By the later half of the sixth century Christian and Jewish residents were
found throughout the Arabian peninsula; their religious systems and
philosophical positions probably had an influence on the Bedouin
population.
Early Mecca
On the western side of the Arabian peninsula is a region known as the
Hejaz, or "barrier." The Hejaz rises from the western coastal plain from
Yemen in the south to the Sinai peninsula in the north. One of the oases
in the Hejaz is Mecca, set among the barren hills fifty miles inland from
the sea. This site had several advantages: Mecca possessed a well
(the Zemzem) of great depth, and two ancient caravan routes met there. An
east-to-west route ran from Africa through the peninsula to Iran and
Central Asia, and a northwest-southeast route brought the spices of India
to the Mediterranean world. Another significant advantage of Mecca was its
importance as a religious sanctuary. An ancient temple, an almost square
structure built of granite blocks, stood near the well of Mecca. Known as
the Kaaba (cube), this square temple contained the sacred Black Stone,
which was said to have been brought to Abraham and his son Ishmael by the
Angel Gabriel. According to tradition, the stone, probably a meteorite,
was originally white but had become blackened by the sins of those
touching it.
For centuries the Kaaba had been a holy place of annual pilgrimage for the
Arabic tribes and a focal point of Arabic cultural and linguistic unity.
The Kaaba itself was draped with the pelts of sacrificial animals, and
supposedly held the images and shrines of 360 gods and goddesses.
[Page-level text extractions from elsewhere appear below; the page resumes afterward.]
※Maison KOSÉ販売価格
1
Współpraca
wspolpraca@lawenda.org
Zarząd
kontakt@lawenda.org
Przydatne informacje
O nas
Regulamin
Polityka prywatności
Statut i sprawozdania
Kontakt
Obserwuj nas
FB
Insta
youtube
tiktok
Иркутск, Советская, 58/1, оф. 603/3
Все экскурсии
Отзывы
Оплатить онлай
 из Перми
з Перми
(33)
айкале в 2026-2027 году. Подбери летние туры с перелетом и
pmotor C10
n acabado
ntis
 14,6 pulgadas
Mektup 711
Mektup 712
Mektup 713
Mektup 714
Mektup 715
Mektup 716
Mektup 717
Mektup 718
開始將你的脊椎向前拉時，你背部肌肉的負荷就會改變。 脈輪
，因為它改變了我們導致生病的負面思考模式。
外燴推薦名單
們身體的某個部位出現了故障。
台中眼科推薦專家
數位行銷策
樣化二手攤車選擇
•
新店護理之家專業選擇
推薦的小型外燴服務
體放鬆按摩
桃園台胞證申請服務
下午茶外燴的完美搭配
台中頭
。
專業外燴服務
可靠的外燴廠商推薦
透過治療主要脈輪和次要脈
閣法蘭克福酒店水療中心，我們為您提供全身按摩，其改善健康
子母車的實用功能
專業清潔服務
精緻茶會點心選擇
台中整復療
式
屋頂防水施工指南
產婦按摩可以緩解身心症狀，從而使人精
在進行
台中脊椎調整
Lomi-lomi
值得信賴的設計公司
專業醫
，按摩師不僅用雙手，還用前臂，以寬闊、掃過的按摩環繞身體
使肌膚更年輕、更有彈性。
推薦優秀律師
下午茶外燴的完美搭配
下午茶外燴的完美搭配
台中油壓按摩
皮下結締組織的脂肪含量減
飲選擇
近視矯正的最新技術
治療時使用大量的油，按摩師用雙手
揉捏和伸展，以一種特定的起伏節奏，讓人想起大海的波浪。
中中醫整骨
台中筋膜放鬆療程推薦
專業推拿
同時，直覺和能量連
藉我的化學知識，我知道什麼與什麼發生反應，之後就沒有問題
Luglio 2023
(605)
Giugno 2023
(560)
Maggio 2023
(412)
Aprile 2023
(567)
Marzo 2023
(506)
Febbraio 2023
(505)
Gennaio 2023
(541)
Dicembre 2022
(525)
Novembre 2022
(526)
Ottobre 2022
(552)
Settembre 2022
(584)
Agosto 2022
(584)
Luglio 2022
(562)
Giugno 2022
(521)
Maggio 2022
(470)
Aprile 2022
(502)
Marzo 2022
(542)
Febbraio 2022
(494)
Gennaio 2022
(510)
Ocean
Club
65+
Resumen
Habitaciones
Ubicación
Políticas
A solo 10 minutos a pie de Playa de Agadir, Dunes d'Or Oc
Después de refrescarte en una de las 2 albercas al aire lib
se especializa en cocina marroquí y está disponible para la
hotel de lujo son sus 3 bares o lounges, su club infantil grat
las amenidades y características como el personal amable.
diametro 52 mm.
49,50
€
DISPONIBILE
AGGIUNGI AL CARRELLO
By the sixth century, Mecca was controlled by the Koraysh tribe, whose
rulers organized themselves into syndicates of merchants and wealthy
businessmen. The Koraysh held lucrative trading agreements with Byzantine
and Persian contacts, as well as with the southern Arabian tribes and the
Abyssinians (Ethiopians) across the Red Sea. In addition, a number of
neighboring merchant fairs, such as one usually held at Ukaz, were taken
over by the Koraysh to extend the economic influence of Mecca. The Koraysh
were also concerned with protecting the religious shrine of the Kaaba, in
addition to ensuring that the annual pilgrimage of tribes to the holy
place would continue as a source of revenue for the merchants of the city.